:: Task directions ::
Consider the listing below. Extract exactly the lines from the line containing "43: (609, 59, 2.53)" to the line containing "55: (393, 320, 2.67)", both included.

┌─ Extracted material

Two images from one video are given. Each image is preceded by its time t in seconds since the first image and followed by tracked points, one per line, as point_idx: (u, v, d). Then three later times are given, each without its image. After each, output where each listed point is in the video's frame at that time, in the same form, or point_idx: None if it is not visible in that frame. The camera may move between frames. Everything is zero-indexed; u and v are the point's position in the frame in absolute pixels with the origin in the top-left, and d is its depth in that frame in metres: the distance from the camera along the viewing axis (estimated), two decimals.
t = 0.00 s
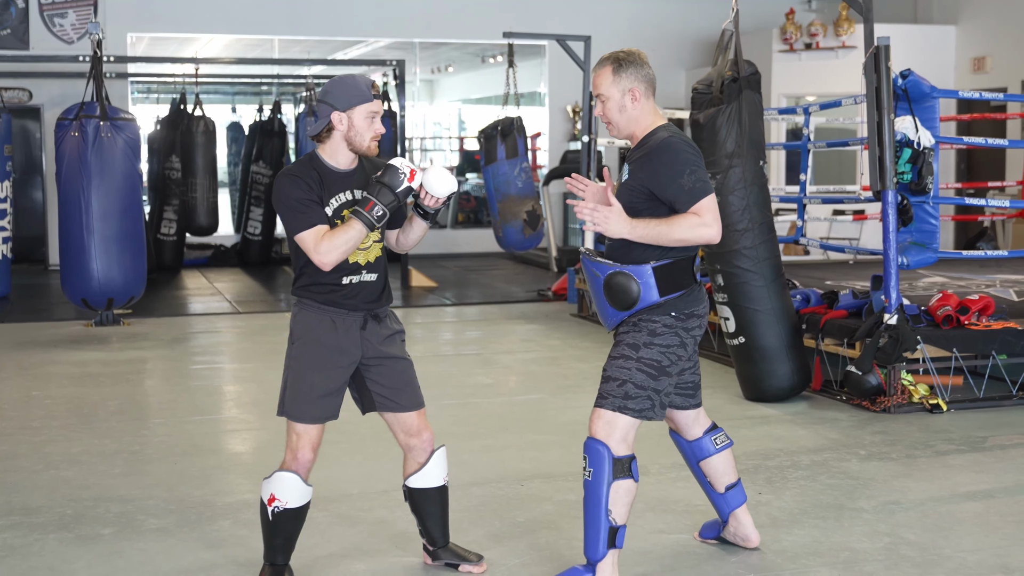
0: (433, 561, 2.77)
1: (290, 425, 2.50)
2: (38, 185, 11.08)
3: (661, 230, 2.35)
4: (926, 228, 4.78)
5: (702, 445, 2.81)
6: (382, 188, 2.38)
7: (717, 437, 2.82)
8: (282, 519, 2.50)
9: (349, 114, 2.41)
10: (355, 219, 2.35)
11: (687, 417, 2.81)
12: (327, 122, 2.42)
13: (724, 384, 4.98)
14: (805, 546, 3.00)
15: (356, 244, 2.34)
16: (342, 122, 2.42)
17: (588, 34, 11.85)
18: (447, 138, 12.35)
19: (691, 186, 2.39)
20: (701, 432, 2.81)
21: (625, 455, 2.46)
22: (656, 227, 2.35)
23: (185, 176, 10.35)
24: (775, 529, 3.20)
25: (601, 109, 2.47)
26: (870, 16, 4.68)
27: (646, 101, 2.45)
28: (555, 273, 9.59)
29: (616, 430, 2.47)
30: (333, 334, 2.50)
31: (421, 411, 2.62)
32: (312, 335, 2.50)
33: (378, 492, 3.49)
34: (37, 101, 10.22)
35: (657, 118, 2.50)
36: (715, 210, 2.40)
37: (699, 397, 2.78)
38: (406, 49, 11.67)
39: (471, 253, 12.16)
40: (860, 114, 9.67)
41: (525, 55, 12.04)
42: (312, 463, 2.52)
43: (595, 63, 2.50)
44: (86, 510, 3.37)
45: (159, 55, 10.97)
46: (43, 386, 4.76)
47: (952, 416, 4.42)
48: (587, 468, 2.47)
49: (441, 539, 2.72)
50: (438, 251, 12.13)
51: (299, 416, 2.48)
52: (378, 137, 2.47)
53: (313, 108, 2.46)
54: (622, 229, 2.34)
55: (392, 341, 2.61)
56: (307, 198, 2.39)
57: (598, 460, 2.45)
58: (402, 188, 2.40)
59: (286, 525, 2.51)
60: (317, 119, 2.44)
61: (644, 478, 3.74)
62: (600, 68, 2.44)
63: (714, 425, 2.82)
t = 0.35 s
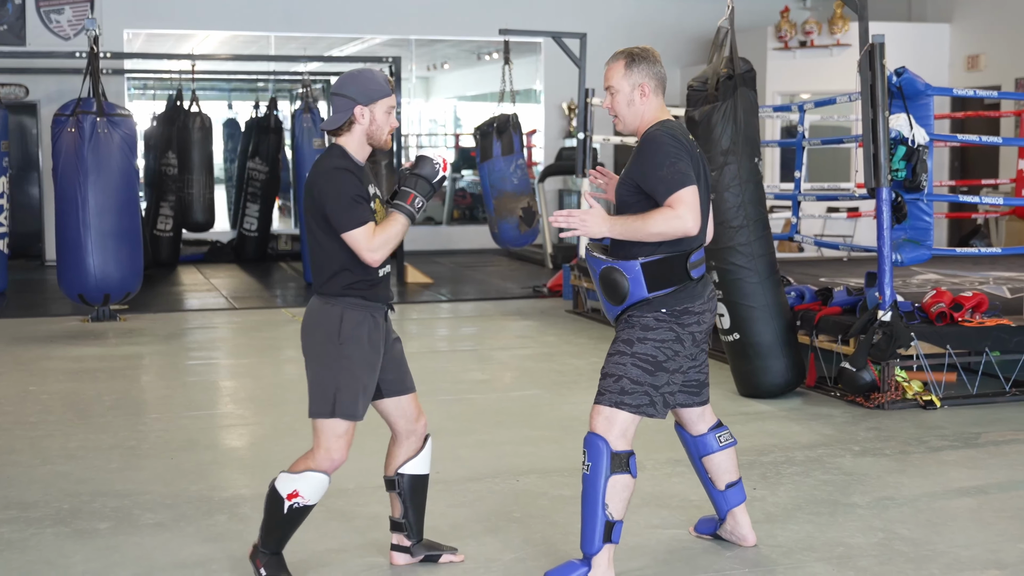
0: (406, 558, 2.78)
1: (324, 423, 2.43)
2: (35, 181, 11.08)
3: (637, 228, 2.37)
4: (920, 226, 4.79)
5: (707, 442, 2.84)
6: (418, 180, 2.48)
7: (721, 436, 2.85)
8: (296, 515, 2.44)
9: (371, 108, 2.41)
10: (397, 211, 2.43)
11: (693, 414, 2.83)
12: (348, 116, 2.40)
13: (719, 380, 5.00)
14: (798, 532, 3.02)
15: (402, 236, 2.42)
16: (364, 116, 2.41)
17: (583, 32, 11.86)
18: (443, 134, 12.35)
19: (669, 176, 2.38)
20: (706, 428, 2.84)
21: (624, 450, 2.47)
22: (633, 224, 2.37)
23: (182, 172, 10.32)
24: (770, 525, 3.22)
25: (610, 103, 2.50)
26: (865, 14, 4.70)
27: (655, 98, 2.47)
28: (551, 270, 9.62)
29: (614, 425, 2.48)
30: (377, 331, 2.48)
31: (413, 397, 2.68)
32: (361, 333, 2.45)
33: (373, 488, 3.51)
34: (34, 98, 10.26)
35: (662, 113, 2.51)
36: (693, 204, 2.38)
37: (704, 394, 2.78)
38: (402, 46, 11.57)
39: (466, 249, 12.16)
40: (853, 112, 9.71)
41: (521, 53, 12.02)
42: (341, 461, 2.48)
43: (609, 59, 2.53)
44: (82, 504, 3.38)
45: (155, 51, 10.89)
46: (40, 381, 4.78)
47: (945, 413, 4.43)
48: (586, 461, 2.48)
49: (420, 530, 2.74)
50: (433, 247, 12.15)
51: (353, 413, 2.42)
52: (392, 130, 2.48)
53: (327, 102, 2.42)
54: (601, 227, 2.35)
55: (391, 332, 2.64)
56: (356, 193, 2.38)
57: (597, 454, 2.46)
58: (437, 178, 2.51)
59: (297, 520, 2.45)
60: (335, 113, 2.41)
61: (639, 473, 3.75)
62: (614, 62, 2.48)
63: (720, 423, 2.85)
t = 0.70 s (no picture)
0: (408, 538, 2.77)
1: (330, 412, 2.45)
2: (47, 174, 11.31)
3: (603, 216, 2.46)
4: (903, 219, 4.96)
5: (699, 425, 2.77)
6: (421, 174, 2.51)
7: (714, 419, 2.78)
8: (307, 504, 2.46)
9: (376, 106, 2.46)
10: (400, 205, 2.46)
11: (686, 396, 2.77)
12: (352, 113, 2.45)
13: (709, 369, 5.13)
14: (784, 498, 3.15)
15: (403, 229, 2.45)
16: (368, 114, 2.46)
17: (579, 30, 12.04)
18: (442, 130, 12.54)
19: (638, 162, 2.44)
20: (699, 412, 2.76)
21: (613, 432, 2.50)
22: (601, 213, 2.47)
23: (191, 165, 10.49)
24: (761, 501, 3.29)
25: (610, 98, 2.61)
26: (851, 14, 4.86)
27: (653, 94, 2.58)
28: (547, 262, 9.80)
29: (601, 409, 2.51)
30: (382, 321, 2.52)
31: (415, 381, 2.65)
32: (366, 324, 2.48)
33: (376, 470, 3.47)
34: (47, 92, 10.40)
35: (658, 109, 2.61)
36: (658, 193, 2.44)
37: (698, 379, 2.73)
38: (403, 44, 11.78)
39: (465, 241, 12.33)
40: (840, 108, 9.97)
41: (519, 51, 12.18)
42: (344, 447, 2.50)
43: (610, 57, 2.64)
44: (96, 484, 3.34)
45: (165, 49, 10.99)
46: (54, 366, 4.94)
47: (926, 399, 4.55)
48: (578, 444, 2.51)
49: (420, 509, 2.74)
50: (432, 239, 12.32)
51: (357, 401, 2.44)
52: (393, 129, 2.54)
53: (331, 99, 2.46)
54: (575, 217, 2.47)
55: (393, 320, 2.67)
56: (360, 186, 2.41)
57: (588, 436, 2.49)
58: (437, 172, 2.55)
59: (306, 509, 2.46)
60: (339, 109, 2.45)
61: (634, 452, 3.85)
62: (614, 60, 2.59)
63: (712, 406, 2.78)
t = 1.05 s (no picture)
0: (411, 517, 2.78)
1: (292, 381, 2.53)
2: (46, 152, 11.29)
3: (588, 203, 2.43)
4: (905, 200, 4.95)
5: (700, 405, 2.77)
6: (386, 149, 2.42)
7: (715, 399, 2.78)
8: (276, 471, 2.53)
9: (355, 80, 2.44)
10: (361, 177, 2.39)
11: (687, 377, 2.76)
12: (333, 87, 2.46)
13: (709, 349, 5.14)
14: (785, 479, 3.16)
15: (363, 203, 2.38)
16: (348, 87, 2.45)
17: (581, 10, 11.96)
18: (443, 109, 12.54)
19: (617, 141, 2.43)
20: (700, 392, 2.77)
21: (609, 410, 2.51)
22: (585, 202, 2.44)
23: (191, 144, 10.50)
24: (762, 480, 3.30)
25: (607, 82, 2.60)
26: None
27: (649, 77, 2.57)
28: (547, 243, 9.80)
29: (596, 387, 2.52)
30: (343, 296, 2.53)
31: (419, 366, 2.66)
32: (323, 298, 2.52)
33: (378, 449, 3.47)
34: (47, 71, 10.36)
35: (655, 91, 2.59)
36: (638, 168, 2.41)
37: (704, 360, 2.73)
38: (404, 23, 11.78)
39: (465, 221, 12.32)
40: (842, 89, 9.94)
41: (521, 31, 12.15)
42: (310, 418, 2.56)
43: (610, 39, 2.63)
44: (98, 462, 3.34)
45: (166, 27, 10.96)
46: (55, 345, 4.95)
47: (927, 380, 4.55)
48: (574, 423, 2.52)
49: (420, 491, 2.72)
50: (432, 220, 12.30)
51: (306, 373, 2.50)
52: (382, 103, 2.50)
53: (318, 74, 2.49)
54: (562, 214, 2.45)
55: (398, 300, 2.64)
56: (315, 158, 2.42)
57: (584, 415, 2.50)
58: (405, 149, 2.44)
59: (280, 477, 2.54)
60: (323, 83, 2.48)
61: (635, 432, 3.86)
62: (612, 44, 2.57)
63: (714, 386, 2.78)
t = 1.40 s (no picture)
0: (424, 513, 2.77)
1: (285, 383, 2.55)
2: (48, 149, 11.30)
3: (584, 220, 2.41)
4: (907, 200, 4.94)
5: (699, 405, 2.77)
6: (380, 151, 2.42)
7: (714, 399, 2.78)
8: (275, 472, 2.54)
9: (349, 83, 2.44)
10: (354, 180, 2.38)
11: (685, 378, 2.76)
12: (326, 90, 2.46)
13: (710, 348, 5.14)
14: (787, 478, 3.16)
15: (357, 204, 2.38)
16: (342, 90, 2.45)
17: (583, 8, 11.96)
18: (445, 107, 12.52)
19: (599, 145, 2.45)
20: (699, 391, 2.77)
21: (600, 409, 2.51)
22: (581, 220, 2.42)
23: (193, 142, 10.52)
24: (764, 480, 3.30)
25: (590, 89, 2.62)
26: None
27: (631, 80, 2.58)
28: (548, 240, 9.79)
29: (587, 386, 2.51)
30: (332, 297, 2.53)
31: (417, 370, 2.63)
32: (311, 299, 2.52)
33: (380, 448, 3.48)
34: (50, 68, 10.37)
35: (638, 93, 2.61)
36: (621, 166, 2.41)
37: (698, 360, 2.72)
38: (406, 21, 11.80)
39: (467, 219, 12.32)
40: (844, 88, 9.93)
41: (522, 28, 12.15)
42: (306, 420, 2.57)
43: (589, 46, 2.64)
44: (101, 461, 3.34)
45: (167, 25, 10.98)
46: (57, 343, 4.95)
47: (929, 379, 4.55)
48: (565, 425, 2.52)
49: (433, 492, 2.73)
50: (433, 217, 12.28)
51: (296, 374, 2.51)
52: (376, 107, 2.49)
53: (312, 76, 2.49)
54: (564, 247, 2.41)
55: (392, 301, 2.63)
56: (308, 160, 2.43)
57: (574, 416, 2.50)
58: (399, 151, 2.44)
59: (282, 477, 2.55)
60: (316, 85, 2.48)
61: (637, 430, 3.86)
62: (591, 51, 2.58)
63: (713, 386, 2.78)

└─

:: Written response ::
43: (609, 59, 2.53)
44: (82, 504, 3.38)
45: (155, 51, 10.89)
46: (40, 381, 4.78)
47: (945, 413, 4.43)
48: (586, 461, 2.48)
49: (420, 530, 2.74)
50: (433, 247, 12.15)
51: (353, 413, 2.42)
52: (392, 130, 2.48)
53: (327, 102, 2.42)
54: (601, 227, 2.35)
55: (391, 332, 2.64)
56: (356, 193, 2.38)
57: (597, 454, 2.46)
58: (437, 178, 2.51)
59: (297, 520, 2.45)
60: (335, 113, 2.41)
61: (639, 473, 3.75)
62: (614, 62, 2.48)
63: (720, 423, 2.85)
t = 0.70 s (no picture)
0: (408, 538, 2.77)
1: (330, 412, 2.45)
2: (47, 174, 11.31)
3: (603, 216, 2.46)
4: (903, 219, 4.96)
5: (699, 425, 2.77)
6: (421, 174, 2.51)
7: (714, 419, 2.78)
8: (307, 504, 2.46)
9: (376, 106, 2.46)
10: (400, 205, 2.46)
11: (686, 396, 2.77)
12: (352, 113, 2.45)
13: (709, 369, 5.13)
14: (784, 498, 3.15)
15: (403, 229, 2.45)
16: (368, 114, 2.46)
17: (579, 30, 12.04)
18: (442, 130, 12.54)
19: (638, 162, 2.44)
20: (699, 412, 2.76)
21: (613, 432, 2.50)
22: (601, 213, 2.47)
23: (191, 165, 10.49)
24: (761, 501, 3.29)
25: (610, 98, 2.61)
26: (851, 14, 4.86)
27: (653, 94, 2.58)
28: (547, 262, 9.80)
29: (601, 409, 2.51)
30: (382, 321, 2.52)
31: (415, 381, 2.65)
32: (366, 324, 2.48)
33: (376, 470, 3.47)
34: (47, 92, 10.40)
35: (658, 109, 2.61)
36: (658, 193, 2.44)
37: (698, 379, 2.73)
38: (403, 44, 11.78)
39: (465, 241, 12.33)
40: (840, 108, 9.97)
41: (519, 51, 12.18)
42: (344, 447, 2.50)
43: (610, 57, 2.64)
44: (96, 484, 3.34)
45: (165, 49, 10.99)
46: (54, 366, 4.94)
47: (926, 399, 4.55)
48: (578, 444, 2.51)
49: (420, 509, 2.74)
50: (432, 239, 12.32)
51: (357, 401, 2.44)
52: (393, 129, 2.54)
53: (331, 99, 2.46)
54: (575, 217, 2.47)
55: (393, 320, 2.67)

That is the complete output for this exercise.